[Transcribed page contents]
⁂

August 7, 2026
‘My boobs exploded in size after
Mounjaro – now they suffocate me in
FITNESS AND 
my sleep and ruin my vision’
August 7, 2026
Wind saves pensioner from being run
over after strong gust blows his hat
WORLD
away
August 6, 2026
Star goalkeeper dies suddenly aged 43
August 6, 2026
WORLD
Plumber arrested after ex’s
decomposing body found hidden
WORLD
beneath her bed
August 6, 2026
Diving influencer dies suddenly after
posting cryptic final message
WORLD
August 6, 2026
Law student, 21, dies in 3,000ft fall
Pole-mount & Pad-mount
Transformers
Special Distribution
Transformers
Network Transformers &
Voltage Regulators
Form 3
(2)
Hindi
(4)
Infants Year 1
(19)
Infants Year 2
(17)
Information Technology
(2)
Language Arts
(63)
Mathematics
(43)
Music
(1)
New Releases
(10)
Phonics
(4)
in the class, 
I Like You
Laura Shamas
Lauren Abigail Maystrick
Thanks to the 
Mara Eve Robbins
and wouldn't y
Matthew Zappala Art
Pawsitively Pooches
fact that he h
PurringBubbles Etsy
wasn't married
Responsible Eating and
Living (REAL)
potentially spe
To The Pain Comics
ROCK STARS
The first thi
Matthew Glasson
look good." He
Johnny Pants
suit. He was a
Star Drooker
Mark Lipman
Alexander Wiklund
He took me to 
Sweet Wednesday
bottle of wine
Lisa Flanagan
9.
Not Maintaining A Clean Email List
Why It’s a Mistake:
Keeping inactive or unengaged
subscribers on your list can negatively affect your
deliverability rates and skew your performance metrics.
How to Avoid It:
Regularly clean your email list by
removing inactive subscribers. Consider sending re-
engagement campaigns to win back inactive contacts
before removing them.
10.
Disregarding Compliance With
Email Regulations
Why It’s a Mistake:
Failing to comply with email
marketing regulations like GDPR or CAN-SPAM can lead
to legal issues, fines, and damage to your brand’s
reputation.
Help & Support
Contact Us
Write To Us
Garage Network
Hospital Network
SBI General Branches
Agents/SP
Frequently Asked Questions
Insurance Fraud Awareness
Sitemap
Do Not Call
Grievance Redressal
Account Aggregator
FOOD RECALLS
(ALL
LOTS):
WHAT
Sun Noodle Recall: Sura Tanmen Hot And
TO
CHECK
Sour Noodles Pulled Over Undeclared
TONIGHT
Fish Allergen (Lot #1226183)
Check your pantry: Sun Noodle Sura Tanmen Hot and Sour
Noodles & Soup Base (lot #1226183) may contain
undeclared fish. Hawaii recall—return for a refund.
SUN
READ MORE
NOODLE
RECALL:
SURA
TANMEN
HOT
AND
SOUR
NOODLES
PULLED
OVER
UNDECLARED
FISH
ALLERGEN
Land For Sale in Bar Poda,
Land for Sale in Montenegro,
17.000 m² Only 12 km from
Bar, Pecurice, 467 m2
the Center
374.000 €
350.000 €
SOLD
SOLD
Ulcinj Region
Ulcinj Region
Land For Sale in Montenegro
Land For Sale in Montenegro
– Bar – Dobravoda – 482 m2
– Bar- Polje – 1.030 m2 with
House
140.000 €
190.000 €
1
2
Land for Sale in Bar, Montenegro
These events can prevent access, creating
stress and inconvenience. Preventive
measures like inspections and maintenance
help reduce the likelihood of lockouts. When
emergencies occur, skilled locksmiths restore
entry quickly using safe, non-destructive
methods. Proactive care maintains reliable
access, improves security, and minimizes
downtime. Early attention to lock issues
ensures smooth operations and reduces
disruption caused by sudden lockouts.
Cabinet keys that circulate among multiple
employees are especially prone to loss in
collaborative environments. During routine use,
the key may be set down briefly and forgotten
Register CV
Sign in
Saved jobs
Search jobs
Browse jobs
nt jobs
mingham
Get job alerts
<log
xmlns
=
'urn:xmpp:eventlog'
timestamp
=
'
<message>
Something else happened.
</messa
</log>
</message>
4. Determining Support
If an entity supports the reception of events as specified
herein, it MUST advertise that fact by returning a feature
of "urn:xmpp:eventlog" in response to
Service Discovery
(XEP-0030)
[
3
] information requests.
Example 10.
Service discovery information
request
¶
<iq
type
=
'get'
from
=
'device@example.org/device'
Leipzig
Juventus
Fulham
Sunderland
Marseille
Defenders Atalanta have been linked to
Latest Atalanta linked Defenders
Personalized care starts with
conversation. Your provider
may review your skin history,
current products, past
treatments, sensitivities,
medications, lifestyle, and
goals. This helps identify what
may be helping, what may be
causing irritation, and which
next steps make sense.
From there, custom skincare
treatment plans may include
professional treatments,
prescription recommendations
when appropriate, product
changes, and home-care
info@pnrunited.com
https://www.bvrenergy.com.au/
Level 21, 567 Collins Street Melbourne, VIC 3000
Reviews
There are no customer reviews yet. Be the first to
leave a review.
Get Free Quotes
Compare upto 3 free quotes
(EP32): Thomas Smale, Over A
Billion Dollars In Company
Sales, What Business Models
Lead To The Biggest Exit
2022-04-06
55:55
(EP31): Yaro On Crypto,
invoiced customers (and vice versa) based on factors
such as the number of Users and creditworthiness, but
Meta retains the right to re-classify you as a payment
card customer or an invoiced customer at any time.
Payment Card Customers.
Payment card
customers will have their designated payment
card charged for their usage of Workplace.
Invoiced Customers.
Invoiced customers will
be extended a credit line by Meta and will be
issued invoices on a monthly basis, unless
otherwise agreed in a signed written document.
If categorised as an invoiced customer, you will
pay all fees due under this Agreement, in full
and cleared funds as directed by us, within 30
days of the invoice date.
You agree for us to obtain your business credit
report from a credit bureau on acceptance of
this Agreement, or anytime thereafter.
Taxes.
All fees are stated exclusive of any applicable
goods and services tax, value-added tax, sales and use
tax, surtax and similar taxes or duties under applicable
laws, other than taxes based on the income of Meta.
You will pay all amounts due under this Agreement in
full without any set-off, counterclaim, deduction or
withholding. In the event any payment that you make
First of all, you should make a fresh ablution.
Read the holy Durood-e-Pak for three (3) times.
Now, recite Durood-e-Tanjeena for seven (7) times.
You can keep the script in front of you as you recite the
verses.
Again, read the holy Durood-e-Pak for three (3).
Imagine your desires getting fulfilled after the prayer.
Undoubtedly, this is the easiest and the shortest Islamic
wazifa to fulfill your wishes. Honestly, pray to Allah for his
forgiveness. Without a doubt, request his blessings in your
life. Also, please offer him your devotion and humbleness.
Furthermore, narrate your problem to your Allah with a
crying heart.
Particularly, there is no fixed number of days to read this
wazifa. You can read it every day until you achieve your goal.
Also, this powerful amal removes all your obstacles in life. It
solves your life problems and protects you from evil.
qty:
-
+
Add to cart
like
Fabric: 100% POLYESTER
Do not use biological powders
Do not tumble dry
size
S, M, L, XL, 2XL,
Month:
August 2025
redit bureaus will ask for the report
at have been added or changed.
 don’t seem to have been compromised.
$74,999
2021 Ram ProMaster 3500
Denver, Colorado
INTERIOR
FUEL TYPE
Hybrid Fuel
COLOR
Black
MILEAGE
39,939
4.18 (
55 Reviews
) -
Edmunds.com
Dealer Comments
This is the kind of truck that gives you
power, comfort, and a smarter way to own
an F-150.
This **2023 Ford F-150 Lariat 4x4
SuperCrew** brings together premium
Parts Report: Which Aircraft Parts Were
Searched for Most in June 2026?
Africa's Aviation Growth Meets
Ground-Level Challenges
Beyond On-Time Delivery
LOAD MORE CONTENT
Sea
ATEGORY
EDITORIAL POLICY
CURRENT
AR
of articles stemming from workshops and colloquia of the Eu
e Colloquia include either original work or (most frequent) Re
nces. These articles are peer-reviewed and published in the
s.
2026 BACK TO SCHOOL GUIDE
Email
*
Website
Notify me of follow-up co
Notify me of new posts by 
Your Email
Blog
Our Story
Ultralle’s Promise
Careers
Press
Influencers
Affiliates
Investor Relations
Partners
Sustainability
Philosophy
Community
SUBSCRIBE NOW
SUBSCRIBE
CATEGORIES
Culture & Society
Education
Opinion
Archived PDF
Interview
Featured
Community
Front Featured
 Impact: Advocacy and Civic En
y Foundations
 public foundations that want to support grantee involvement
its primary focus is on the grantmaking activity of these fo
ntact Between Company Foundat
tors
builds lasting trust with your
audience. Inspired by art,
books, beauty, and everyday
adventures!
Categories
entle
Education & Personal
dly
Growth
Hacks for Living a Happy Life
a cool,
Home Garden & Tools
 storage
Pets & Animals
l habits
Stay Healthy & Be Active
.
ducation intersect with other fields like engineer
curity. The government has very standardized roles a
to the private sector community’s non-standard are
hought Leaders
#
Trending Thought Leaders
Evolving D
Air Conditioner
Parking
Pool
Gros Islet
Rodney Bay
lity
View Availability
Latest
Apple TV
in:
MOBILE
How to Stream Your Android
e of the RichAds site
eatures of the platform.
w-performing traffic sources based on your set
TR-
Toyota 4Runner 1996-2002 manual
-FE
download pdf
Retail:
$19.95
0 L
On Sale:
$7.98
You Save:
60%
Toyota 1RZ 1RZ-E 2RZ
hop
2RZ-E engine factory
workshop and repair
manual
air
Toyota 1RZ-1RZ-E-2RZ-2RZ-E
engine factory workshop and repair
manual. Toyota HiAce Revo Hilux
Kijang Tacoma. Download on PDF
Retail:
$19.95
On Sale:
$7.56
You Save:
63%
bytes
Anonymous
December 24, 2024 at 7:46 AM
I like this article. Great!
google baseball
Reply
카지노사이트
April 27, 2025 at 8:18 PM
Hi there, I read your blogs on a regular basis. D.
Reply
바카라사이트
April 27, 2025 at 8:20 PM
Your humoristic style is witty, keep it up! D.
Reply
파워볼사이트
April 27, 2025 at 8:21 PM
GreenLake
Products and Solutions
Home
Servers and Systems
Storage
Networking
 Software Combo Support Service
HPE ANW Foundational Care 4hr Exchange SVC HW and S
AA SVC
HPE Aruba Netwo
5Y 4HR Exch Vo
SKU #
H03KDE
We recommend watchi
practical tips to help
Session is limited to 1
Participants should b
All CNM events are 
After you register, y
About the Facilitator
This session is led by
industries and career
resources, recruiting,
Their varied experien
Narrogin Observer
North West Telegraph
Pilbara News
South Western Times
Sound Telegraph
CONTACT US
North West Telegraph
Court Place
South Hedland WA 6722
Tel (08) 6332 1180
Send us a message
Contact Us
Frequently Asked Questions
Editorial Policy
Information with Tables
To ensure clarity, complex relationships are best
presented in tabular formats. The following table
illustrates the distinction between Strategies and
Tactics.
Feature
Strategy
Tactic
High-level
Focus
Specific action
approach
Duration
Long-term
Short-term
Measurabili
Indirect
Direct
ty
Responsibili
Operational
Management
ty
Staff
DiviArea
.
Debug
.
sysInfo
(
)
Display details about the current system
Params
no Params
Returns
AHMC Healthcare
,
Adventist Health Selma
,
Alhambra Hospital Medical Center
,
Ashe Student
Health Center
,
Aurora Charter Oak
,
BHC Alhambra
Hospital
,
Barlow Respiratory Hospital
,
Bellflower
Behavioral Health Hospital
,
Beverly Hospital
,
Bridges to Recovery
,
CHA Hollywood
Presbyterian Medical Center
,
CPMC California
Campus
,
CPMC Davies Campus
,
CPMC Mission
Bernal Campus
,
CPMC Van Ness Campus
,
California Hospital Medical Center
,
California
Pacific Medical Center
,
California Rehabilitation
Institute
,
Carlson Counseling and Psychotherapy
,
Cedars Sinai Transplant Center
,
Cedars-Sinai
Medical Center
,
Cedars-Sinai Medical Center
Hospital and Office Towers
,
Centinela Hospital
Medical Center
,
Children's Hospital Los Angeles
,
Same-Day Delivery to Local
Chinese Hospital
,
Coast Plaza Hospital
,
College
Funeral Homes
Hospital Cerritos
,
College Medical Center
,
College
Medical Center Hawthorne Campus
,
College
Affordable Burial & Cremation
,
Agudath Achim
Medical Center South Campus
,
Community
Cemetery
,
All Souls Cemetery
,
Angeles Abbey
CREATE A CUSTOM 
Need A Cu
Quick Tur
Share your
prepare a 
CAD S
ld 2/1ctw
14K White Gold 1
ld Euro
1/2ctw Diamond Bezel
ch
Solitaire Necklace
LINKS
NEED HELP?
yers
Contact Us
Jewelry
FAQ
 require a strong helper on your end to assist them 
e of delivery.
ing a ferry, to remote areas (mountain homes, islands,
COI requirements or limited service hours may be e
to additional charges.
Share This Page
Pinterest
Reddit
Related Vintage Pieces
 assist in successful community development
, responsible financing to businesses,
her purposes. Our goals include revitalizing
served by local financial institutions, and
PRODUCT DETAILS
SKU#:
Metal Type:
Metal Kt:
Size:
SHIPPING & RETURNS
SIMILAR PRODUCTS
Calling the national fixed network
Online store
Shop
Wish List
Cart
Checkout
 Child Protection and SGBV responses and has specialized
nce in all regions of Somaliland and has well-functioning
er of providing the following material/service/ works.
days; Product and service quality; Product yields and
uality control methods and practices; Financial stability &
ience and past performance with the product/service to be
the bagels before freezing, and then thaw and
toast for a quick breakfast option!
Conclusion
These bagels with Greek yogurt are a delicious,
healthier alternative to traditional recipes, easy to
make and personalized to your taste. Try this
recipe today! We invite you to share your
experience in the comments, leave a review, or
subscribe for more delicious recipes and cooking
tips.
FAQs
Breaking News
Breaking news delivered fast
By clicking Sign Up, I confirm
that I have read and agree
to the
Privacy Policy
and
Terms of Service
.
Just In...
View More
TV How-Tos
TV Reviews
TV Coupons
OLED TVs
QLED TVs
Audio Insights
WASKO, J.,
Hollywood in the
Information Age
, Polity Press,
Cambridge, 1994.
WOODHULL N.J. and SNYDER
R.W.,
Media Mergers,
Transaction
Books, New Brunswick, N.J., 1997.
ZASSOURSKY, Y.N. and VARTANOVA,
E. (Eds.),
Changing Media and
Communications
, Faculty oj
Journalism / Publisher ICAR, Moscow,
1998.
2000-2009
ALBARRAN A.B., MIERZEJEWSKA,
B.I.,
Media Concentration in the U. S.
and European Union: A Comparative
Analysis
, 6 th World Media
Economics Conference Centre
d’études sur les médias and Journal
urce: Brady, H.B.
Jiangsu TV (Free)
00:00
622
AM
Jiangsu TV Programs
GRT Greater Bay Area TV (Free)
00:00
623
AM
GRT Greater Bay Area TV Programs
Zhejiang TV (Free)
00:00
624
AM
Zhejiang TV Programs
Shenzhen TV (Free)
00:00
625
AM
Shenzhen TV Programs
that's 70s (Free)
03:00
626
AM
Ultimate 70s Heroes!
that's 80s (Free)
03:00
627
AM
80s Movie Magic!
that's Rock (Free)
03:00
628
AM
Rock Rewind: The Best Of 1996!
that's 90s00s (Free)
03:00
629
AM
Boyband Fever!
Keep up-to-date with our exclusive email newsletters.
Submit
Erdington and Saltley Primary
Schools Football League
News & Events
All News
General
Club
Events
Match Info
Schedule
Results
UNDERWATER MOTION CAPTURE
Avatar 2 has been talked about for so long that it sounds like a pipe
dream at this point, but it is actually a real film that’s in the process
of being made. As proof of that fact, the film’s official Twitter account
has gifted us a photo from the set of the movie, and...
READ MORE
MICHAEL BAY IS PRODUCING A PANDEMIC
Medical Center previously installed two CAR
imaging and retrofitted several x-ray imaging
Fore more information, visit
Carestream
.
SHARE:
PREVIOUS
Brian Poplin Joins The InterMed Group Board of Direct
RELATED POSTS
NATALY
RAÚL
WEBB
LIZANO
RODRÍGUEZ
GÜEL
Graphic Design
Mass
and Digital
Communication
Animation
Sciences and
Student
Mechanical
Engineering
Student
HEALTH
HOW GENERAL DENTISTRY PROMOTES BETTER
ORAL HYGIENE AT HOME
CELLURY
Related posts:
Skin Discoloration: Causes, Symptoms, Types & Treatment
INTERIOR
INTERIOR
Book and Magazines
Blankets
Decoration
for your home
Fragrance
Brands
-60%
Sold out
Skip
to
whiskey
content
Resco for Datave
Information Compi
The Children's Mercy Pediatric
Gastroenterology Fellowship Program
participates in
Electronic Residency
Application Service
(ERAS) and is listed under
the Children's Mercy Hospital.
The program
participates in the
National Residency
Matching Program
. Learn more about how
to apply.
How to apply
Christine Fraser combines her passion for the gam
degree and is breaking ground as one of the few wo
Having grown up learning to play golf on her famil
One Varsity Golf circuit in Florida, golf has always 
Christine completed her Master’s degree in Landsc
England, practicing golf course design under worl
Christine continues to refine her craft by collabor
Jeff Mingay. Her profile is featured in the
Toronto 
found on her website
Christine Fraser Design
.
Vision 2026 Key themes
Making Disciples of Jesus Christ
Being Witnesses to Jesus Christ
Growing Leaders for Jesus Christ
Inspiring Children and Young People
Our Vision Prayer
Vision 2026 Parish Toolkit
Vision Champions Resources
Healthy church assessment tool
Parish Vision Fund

⁂

--- Task brief ---
Copy out every line of the entries where the string "Notify" shows up.

--- Written answer ---
Notify me of follow-up co
Notify me of new posts by 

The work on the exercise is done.